************************
Condor Workflow Job Type
************************
**Last Updated:** December 27, 2018
A Condor Workflow provides a way to run a group of jobs (which can have hierarchical relationships) as a single (Tethys) job. The hierarchical relationships are defined as parent-child relationships. For example, suppose a workflow is defined with three jobs: ``JobA``, ``JobB``, and ``JobC``, which must be run in that order. These jobs would be defined with the following relationships: ``JobA`` is the parent of ``JobB``, and ``JobB`` is the parent of ``JobC``.
.. seealso::
The Condor Workflow job type uses the CondorPy library to submit jobs to HTCondor compute pools. For more information on CondorPy and HTCondor see the `CondorPy documentation `_ and specifically the `Overview of HTCondor `_.
Creating a Condor Workflow
==========================
Creating a Condor Workflow job involves 3 steps:
1. Create an empty Workflow job from the job manager.

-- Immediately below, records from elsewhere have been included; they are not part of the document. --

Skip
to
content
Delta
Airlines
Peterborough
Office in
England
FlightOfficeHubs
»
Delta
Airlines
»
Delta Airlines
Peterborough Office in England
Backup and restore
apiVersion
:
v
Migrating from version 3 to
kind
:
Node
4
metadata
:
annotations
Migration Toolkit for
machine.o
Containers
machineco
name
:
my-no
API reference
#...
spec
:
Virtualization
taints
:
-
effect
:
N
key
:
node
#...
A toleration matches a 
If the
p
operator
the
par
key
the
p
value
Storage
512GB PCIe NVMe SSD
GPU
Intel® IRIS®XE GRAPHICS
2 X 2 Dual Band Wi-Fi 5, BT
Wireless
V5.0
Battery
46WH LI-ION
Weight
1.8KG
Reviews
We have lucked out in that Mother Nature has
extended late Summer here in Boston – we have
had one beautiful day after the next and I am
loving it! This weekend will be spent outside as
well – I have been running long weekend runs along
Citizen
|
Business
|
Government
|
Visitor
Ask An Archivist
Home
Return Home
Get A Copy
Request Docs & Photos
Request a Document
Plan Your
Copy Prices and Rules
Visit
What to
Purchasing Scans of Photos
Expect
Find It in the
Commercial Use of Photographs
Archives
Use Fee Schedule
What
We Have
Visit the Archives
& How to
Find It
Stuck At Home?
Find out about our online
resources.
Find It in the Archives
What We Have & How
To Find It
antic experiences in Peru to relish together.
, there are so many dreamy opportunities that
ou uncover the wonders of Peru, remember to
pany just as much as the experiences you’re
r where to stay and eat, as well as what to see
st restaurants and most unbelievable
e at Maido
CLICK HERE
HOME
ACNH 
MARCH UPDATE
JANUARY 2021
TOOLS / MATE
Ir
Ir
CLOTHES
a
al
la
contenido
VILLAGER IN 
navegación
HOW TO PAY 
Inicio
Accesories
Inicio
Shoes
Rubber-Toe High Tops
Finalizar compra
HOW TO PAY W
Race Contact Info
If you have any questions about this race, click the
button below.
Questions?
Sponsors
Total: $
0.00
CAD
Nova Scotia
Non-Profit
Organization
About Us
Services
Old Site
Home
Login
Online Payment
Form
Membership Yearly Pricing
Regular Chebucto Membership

2. Create the jobs that will make up the workflow with `CondorWorkflowJobNode`
3. Define the relationships among the nodes
::
from tethys_sdk.jobs import CondorWorkflowJobNode
from .app import MyApp as app
def some_controller(request):
# get the path to the app workspace to reference job files
app_workspace = app.get_app_workspace().path
workflow = job_manager.create_job(
name='MyWorkflowABC',
user=request.user,
job_type='CONDORWORKFLOW',
scheduler=None,
)
workflow.save()
job_a = CondorWorkflowJobNode(
name='JobA',
workflow=workflow,
condorpy_template_name='vanilla_transfer_files',
remote_input_files=(
os.path.join(app_workspace, 'my_script.py'),
os.path.join(app_workspace, 'input_1'),
os.path.join(app_workspace, 'input_2')
),
attributes=dict(
executable='my_script.py',
transfer_input_files=('../input_1', '../input_2'),
transfer_output_files=('example_output1', 'example_output2'),
)
)
job_a.save()
job_b = CondorWorkflowJobNode(
name='JobB',
workflow=workflow,
condorpy_template_name='vanilla_transfer_files',
remote_input_files=(
os.path.join(app_workspace, 'my_script.py'),
os.path.join(app_workspace, 'input_1'),
os.path.join(app_workspace, 'input_2')
),
attributes=dict(
executable='my_script.py',
transfer_input_files=('../input_1', '../input_2'),
transfer_output_files=('example_output1', 'example_output2'),
),
)
job_b.save()
job_c = CondorWorkflowJobNode(
name='JobC',
workflow=workflow,
condorpy_template_name='vanilla_transfer_files',
remote_input_files=(
os.path.join(app_workspace, 'my_script.py'),
os.path.join(app_workspace, 'input_1'),
os.path.join(app_workspace, 'input_2')
),
attributes=dict(
executable='my_script.py',
transfer_input_files=('../input_1', '../input_2'),
transfer_output_files=('example_output1', 'example_output2'),
),
)
job_c.save()
job_b.add_parent(job_a)
job_c.add_parent(job_b)
workflow.save()
# or
workflow.execute()
.. note::
The `CondorWorkflow` object must be saved before the `CondorWorkflowJobNode` objects can be instantiated, and the `CondorWorkflowJobNode` objects must be saved before you can define the relationships.
Before a controller returns a response the job must be saved or else all of the changes made to the job will be lost (executing the job automatically saves it). If submitting the job takes a long time (e.g. if a large amount of data has to be uploaded to a remote scheduler) then it may be best to use AJAX to execute the job.
API Documentation
=================
.. autoclass:: tethys_compute.models.CondorWorkflow
.. autoclass:: tethys_compute.models.CondorWorkflowNode
.. autoclass:: tethys_compute.models.CondorWorkflowJobNode